May 09, 1997|DAVE LESHER | TIMES STAFF WRITER

SACRAMENTO — For the second year in a row, state analysts reported Thursday that government coffers are brimming with more than $800 million in unexpected surplus just as legislators are preparing for budget negotiations.

The independent legislative analyst's office also predicted Thursday that the state's economy will continue to exceed expectations through the next fiscal year, allowing legislators to spend a total of at least $2 billion more than they had expected in January.

The windfall will largely benefit schools. The report said the school funding formula in Proposition 98 will require that more than 80% of the new revenue be given to schools, partly because of increased enrollment.

"California's economy in the first half of 1997 is experiencing strong economic growth with low inflation and signs are that healthy gains will continue in the coming months," the report said. "The current employment data suggest that California's economy is accelerating--rather than moderating--as assumed in the earlier January budget forecast."
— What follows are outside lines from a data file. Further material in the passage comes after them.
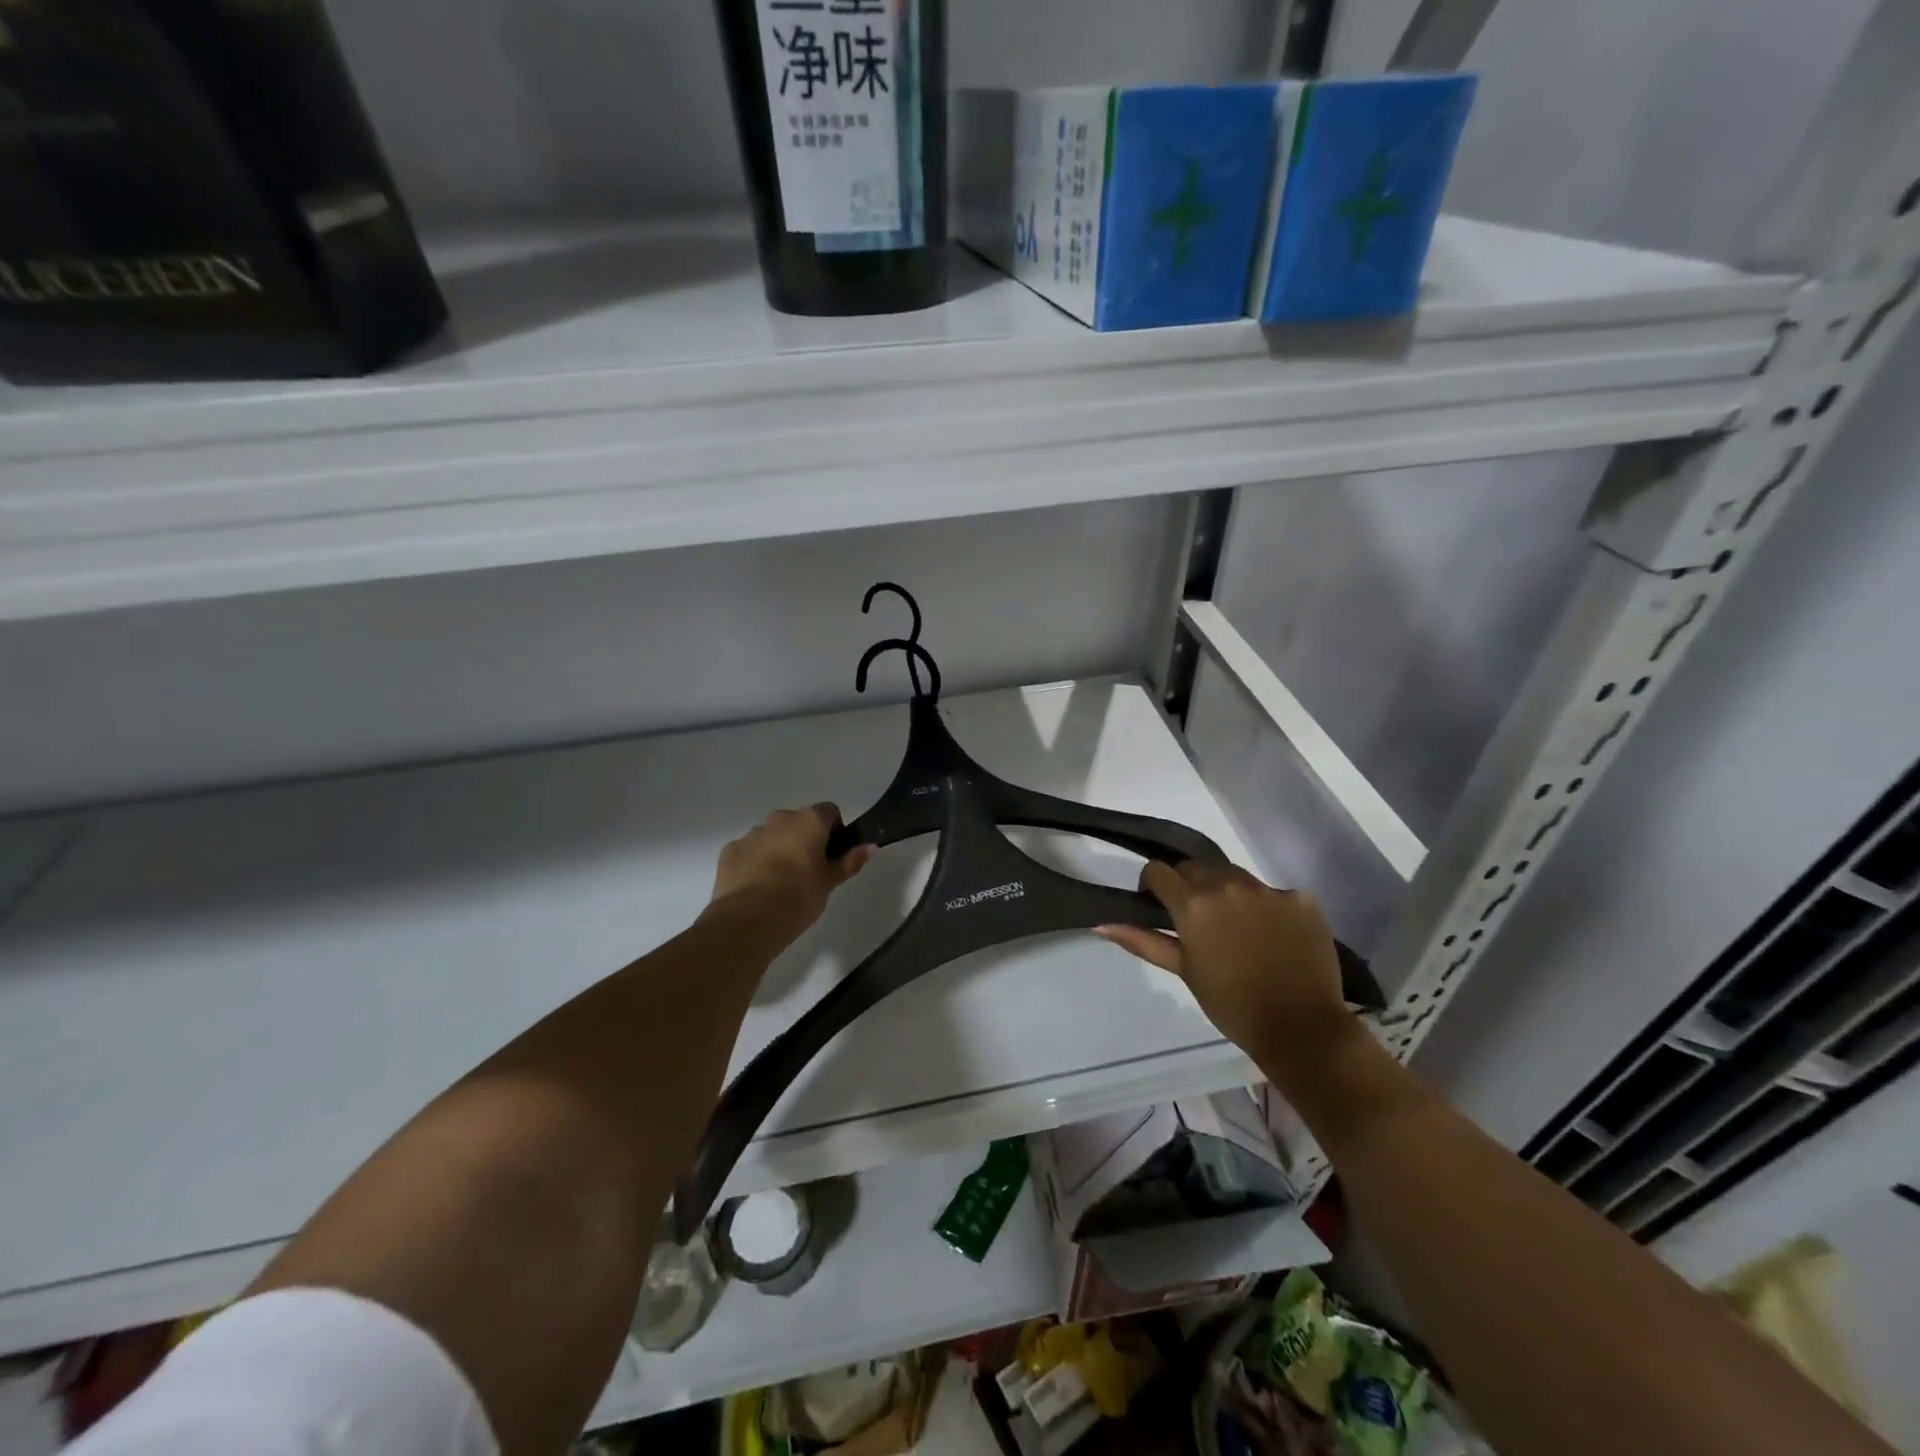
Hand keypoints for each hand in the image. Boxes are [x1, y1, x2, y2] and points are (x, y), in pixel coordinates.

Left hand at [708, 804, 874, 945]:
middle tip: (808, 872)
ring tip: (780, 884)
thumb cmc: (799, 897)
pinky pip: (748, 851)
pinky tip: (757, 889)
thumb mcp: (830, 882)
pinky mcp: (729, 852)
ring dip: (778, 851)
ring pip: (771, 836)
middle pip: (798, 822)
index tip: (832, 856)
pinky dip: (754, 863)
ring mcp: (751, 834)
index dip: (834, 831)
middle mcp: (779, 819)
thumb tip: (871, 846)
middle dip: (803, 840)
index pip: (829, 812)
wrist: (749, 920)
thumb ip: (850, 861)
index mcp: (808, 821)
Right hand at [1097, 862, 1355, 1064]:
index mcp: (1193, 902)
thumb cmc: (1231, 1004)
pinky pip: (1274, 893)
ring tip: (1236, 928)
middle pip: (1196, 868)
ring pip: (1235, 876)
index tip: (1157, 904)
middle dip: (1189, 886)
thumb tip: (1102, 924)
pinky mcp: (1301, 898)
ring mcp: (1268, 889)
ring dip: (1227, 893)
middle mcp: (1228, 884)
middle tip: (1196, 920)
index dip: (1153, 885)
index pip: (1158, 871)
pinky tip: (1274, 937)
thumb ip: (1143, 941)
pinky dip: (1267, 908)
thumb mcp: (1183, 971)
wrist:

The report from Legislative Analyst Elizabeth Hill sets the stage for a series of announcements in which Gov. Pete Wilson is expected to reveal his plans for spending the new revenues.

Last year, Wilson used the same opportunity to call for a politically popular and ambitious program to reduce overcrowded classrooms.

This year, most of the money is again directed to education. But Wilson is also likely to increase spending for his welfare reform plan--adding more to child care programs and efforts to create jobs.

Democratic leaders in the Legislature also said Thursday that they hope to spend at least $849 million more on welfare reform than the governor had budgeted in January.

State finance officials are scheduled to announce their official estimates of the state's budget surplus and economic projections Wednesday. The annual May revision, as it is known, establishes the estimates that will be used to prepare the 1997-98 fiscal year budget that begins July 1.

A spokesman for the legislative analyst said the governor's staff may calculate different budget estimates.

Still, Thursday's report was the first public indication that the state's traditionally problematic budget process might be smoothed again this year with an eleventh-hour windfall.

Even internally, the magnitude of the budget surplus was unknown until April's personal income tax revenues were calculated.

They came in about $520 million over the state's estimate. That bumped the total in unexpected revenue since January to about $825 million, the report said.

The report also had good news about savings in the current budget.

Because it now expects the state's welfare caseload to drop at least 6% this year--about triple the previous estimate--the analyst's office said the state should save up to $725 million in Aid to Families With Dependent Children payments and Medi-Cal spending.